◆ Work task ◆
Copy out the text of every row below, substituting "Figma" for each occurrence of "Canva" and leaving everything else unchanged. Omit the pictures from your answer.

◆ Excerpted records ◆
*** Begin section ***

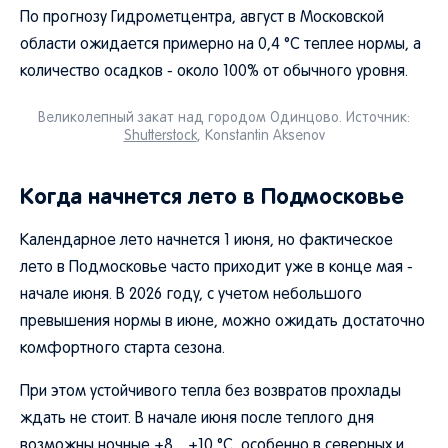
По прогнозу Гидрометцентра, август в Московской
области ожидается примерно на 0,4 °C теплее нормы, а
количество осадков - около 100% от обычного уровня.
Великолепный закат над городом Одинцово. Источник:
Shutterstock
, Konstantin Aksenov
Когда начнется лето в Подмосковье
Календарное лето начнется 1 июня, но фактическое
лето в Подмосковье часто приходит уже в конце мая -
начале июня. В 2026 году, с учетом небольшого
превышения нормы в июне, можно ожидать достаточно
комфортного старта сезона.
При этом устойчивого тепла без возвратов прохлады
ждать не стоит. В начале июня после теплого дня
возможны ночные +8…+10 °C, особенно в северных и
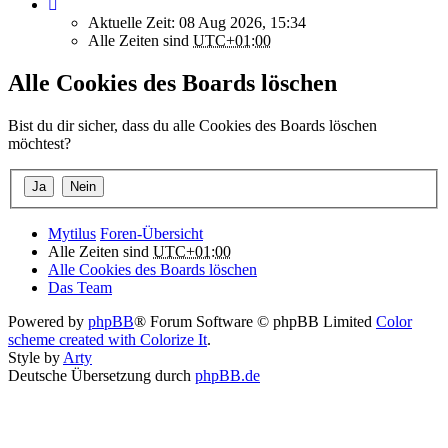
Aktuelle Zeit: 08 Aug 2026, 15:34
Alle Zeiten sind
UTC+01:00
Alle Cookies des Boards löschen
Bist du dir sicher, dass du alle Cookies des Boards löschen
möchtest?
Mytilus
Foren-Übersicht
Alle Zeiten sind
UTC+01:00
Alle Cookies des Boards löschen
Das Team
Powered by
phpBB
® Forum Software © phpBB Limited
Color
scheme created with Colorize It
.
Style by
Arty
Deutsche Übersetzung durch
phpBB.de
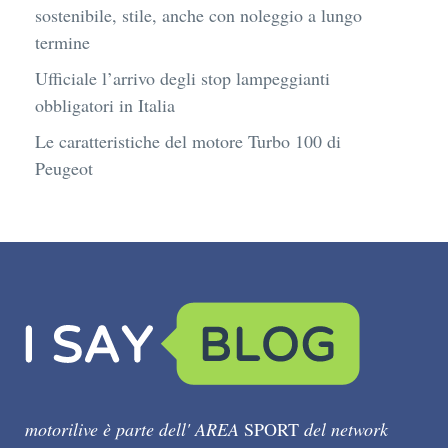
sostenibile, stile, anche con noleggio a lungo
termine
Ufficiale l’arrivo degli stop lampeggianti
obbligatori in Italia
Le caratteristiche del motore Turbo 100 di
Peugeot
motorilive è parte dell' AREA
SPORT
del network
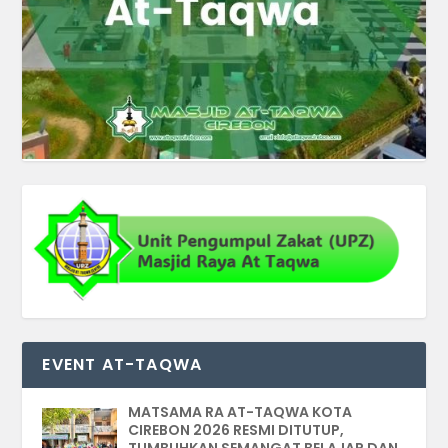
EVENT AT-TAQWA
MATSAMA RA AT-TAQWA KOTA
CIREBON 2026 RESMI DITUTUP,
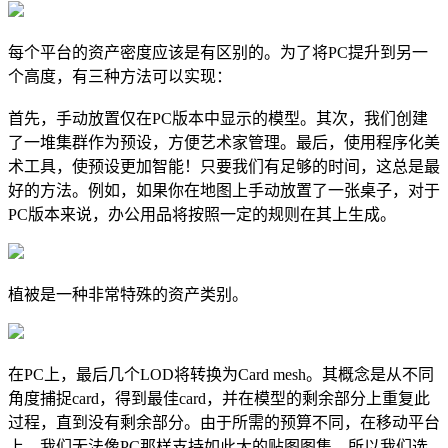
每个平台的资产密度应该是有区别的。为了将PC提升到另一
个高度，有三种方法可以实现：
首先，手动放置仅在PC版本中显示的模型。其次，我们创建
了一堆集群作为预设，方便艺术家管理。最后，使用程序化美
术工具，使预设更加智能！只要我们有足够的时间，这总是最
好的方法。例如，如果你在地图上手动放置了一张桌子，对于
PC版本来说，办公用品将按照一定的规则在其上生成。
植被是一种非常特殊的资产类别。
在PC上，最后几个LOD将转换为Card mesh。其概念是从不同
角度捕捉card，得到最佳card，并在模型的剩余部分上重复此
过程，直到没有剩余部分。由于所需的预算不同，在移动平台
上，我们无法像PC那样支持如此大的贴图图集，所以我们选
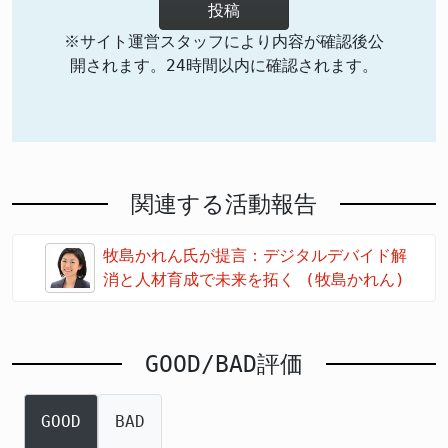
投稿
※サイト運営スタッフにより内容が確認後公
開されます。24時間以内に確認されます。
関連する活動報告
牧島かれん氏が提言：デジタルデバイド解
消と人材育成で未来を拓く (牧島かれん)
GOOD/BAD評価
GOOD
BAD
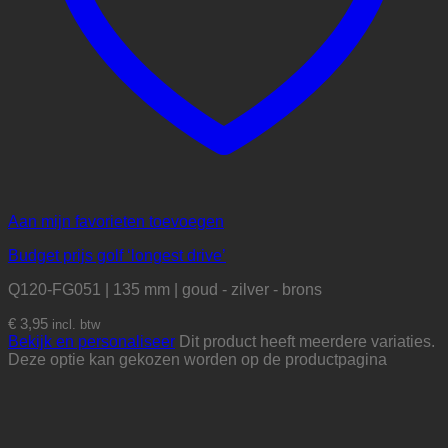
Aan mijn favorieten toevoegen
Budget prijs golf ‘longest drive’
Q120-FG051 | 135 mm | goud - zilver - brons
€
3,95
incl. btw
Bekijk en personaliseer
Dit product heeft meerdere variaties.
Deze optie kan gekozen worden op de productpagina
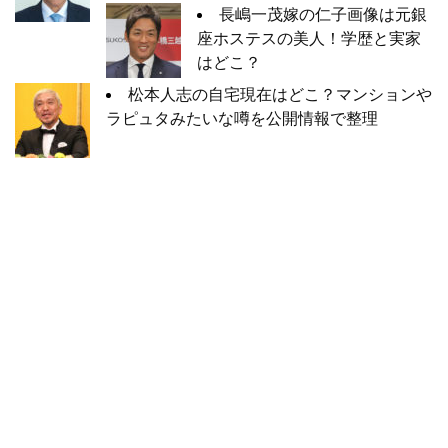
長嶋一茂嫁の仁子画像は元銀
座ホステスの美人！学歴と実家
はどこ？
松本人志の自宅現在はどこ？マンションや
ラピュタみたいな噂を公開情報で整理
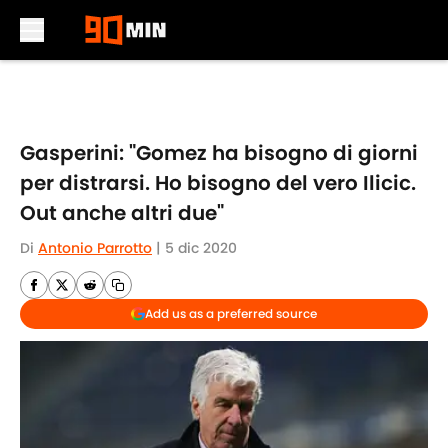
Skip to main content
Gasperini: "Gomez ha bisogno di giorni
per distrarsi. Ho bisogno del vero Ilicic.
Out anche altri due"
Di
Antonio Parrotto
|
5 dic 2020
Add us as a preferred source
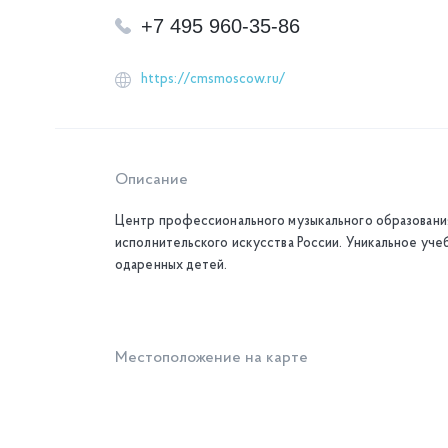
+7 495 960-35-86
https://cmsmoscow.ru/
Описание
Центр профессионального музыкального образовани
исполнительского искусства России. Уникальное уч
одаренных детей.
Местоположение на карте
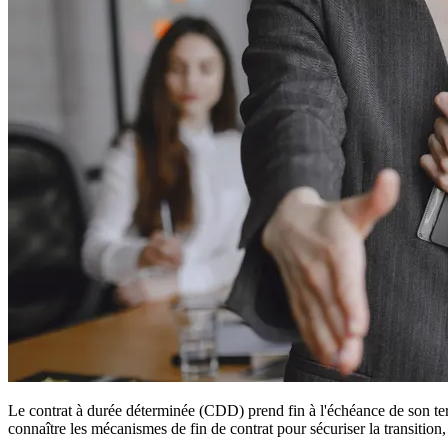
Le contrat à durée déterminée (CDD) prend fin à l'échéance de son terme
connaître les mécanismes de fin de contrat pour sécuriser la transition, 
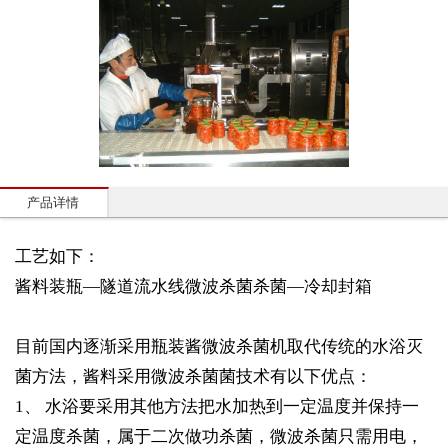
产品详情
工艺如下：
酱料装瓶
—隧道流水线微波杀菌杀菌—冷却封箱
目前国内逐渐采用瓶装酱微波杀菌机取代传统的水浴灭
菌方法，酱料采用微波杀菌菌技术有以下优点：
1、
水浴要采用其他方法把水加热到一定温度并保持一
定温度杀菌，属于二次做功杀菌，微波杀菌只需用电，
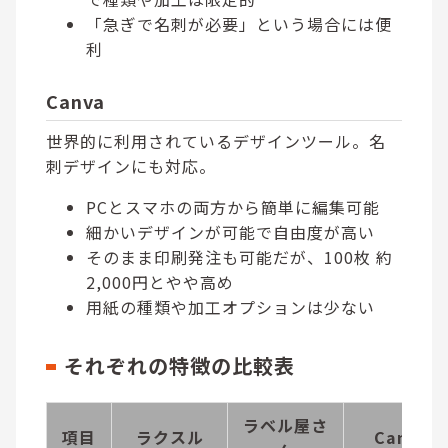
「急ぎで名刺が必要」という場合には便
利
Canva
世界的に利用されているデザインツール。名
刺デザインにも対応。
PCとスマホの両方から簡単に編集可能
細かいデザインが可能で自由度が高い
そのまま印刷発注も可能だが、100枚 約
2,000円とやや高め
用紙の種類や加工オプションは少ない
それぞれの特徴の比較表
ラベル屋さ
項目
ラクスル
Canva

*** End section ***

◆ Response area ◆
По прогнозу Гидрометцентра, август в Московской
области ожидается примерно на 0,4 °C теплее нормы, а
количество осадков - около 100% от обычного уровня.
Великолепный закат над городом Одинцово. Источник:
Shutterstock
, Konstantin Aksenov
Когда начнется лето в Подмосковье
Календарное лето начнется 1 июня, но фактическое
лето в Подмосковье часто приходит уже в конце мая -
начале июня. В 2026 году, с учетом небольшого
превышения нормы в июне, можно ожидать достаточно
комфортного старта сезона.
При этом устойчивого тепла без возвратов прохлады
ждать не стоит. В начале июня после теплого дня
возможны ночные +8…+10 °C, особенно в северных и
Aktuelle Zeit: 08 Aug 2026, 15:34
Alle Zeiten sind
UTC+01:00
Alle Cookies des Boards löschen
Bist du dir sicher, dass du alle Cookies des Boards löschen
möchtest?
Mytilus
Foren-Übersicht
Alle Zeiten sind
UTC+01:00
Alle Cookies des Boards löschen
Das Team
Powered by
phpBB
® Forum Software © phpBB Limited
Color
scheme created with Colorize It
.
Style by
Arty
Deutsche Übersetzung durch
phpBB.de
sostenibile, stile, anche con noleggio a lungo
termine
Ufficiale l’arrivo degli stop lampeggianti
obbligatori in Italia
Le caratteristiche del motore Turbo 100 di
Peugeot
motorilive è parte dell' AREA
SPORT
del network
EVENT AT-TAQWA
MATSAMA RA AT-TAQWA KOTA
CIREBON 2026 RESMI DITUTUP,
每个平台的资产密度应该是有区别的。为了将PC提升到另一
个高度，有三种方法可以实现：
首先，手动放置仅在PC版本中显示的模型。其次，我们创建
了一堆集群作为预设，方便艺术家管理。最后，使用程序化美
术工具，使预设更加智能！只要我们有足够的时间，这总是最
好的方法。例如，如果你在地图上手动放置了一张桌子，对于
PC版本来说，办公用品将按照一定的规则在其上生成。
植被是一种非常特殊的资产类别。
在PC上，最后几个LOD将转换为Card mesh。其概念是从不同
角度捕捉card，得到最佳card，并在模型的剩余部分上重复此
过程，直到没有剩余部分。由于所需的预算不同，在移动平台
上，我们无法像PC那样支持如此大的贴图图集，所以我们选
投稿
※サイト運営スタッフにより内容が確認後公
開されます。24時間以内に確認されます。
関連する活動報告
牧島かれん氏が提言：デジタルデバイド解
消と人材育成で未来を拓く (牧島かれん)
GOOD/BAD評価
GOOD
BAD
Aan mijn favorieten toevoegen
Budget prijs golf ‘longest drive’
Q120-FG051 | 135 mm | goud - zilver - brons
€
3,95
incl. btw
Bekijk en personaliseer
Dit product heeft meerdere variaties.
Deze optie kan gekozen worden op de productpagina
長嶋一茂嫁の仁子画像は元銀
座ホステスの美人！学歴と実家
はどこ？
松本人志の自宅現在はどこ？マンションや
ラピュタみたいな噂を公開情報で整理
Skip to main content
Gasperini: "Gomez ha bisogno di giorni
per distrarsi. Ho bisogno del vero Ilicic.
Out anche altri due"
Di
Antonio Parrotto
|
5 dic 2020
Add us as a preferred source
+7 495 960-35-86
https://cmsmoscow.ru/
Описание
Центр профессионального музыкального образовани
исполнительского искусства России. Уникальное уч
одаренных детей.
Местоположение на карте
Le contrat à durée déterminée (CDD) prend fin à l'échéance de son terme
connaître les mécanismes de fin de contrat pour sécuriser la transition, 
产品详情
工艺如下：
酱料装瓶
—隧道流水线微波杀菌杀菌—冷却封箱
目前国内逐渐采用瓶装酱微波杀菌机取代传统的水浴灭
菌方法，酱料采用微波杀菌菌技术有以下优点：
1、
水浴要采用其他方法把水加热到一定温度并保持一
定温度杀菌，属于二次做功杀菌，微波杀菌只需用电，
「急ぎで名刺が必要」という場合には便
利
Figma
世界的に利用されているデザインツール。名
刺デザインにも対応。
PCとスマホの両方から簡単に編集可能
細かいデザインが可能で自由度が高い
そのまま印刷発注も可能だが、100枚 約
2,000円とやや高め
用紙の種類や加工オプションは少ない
それぞれの特徴の比較表
ラベル屋さ
項目
ラクスル
Figma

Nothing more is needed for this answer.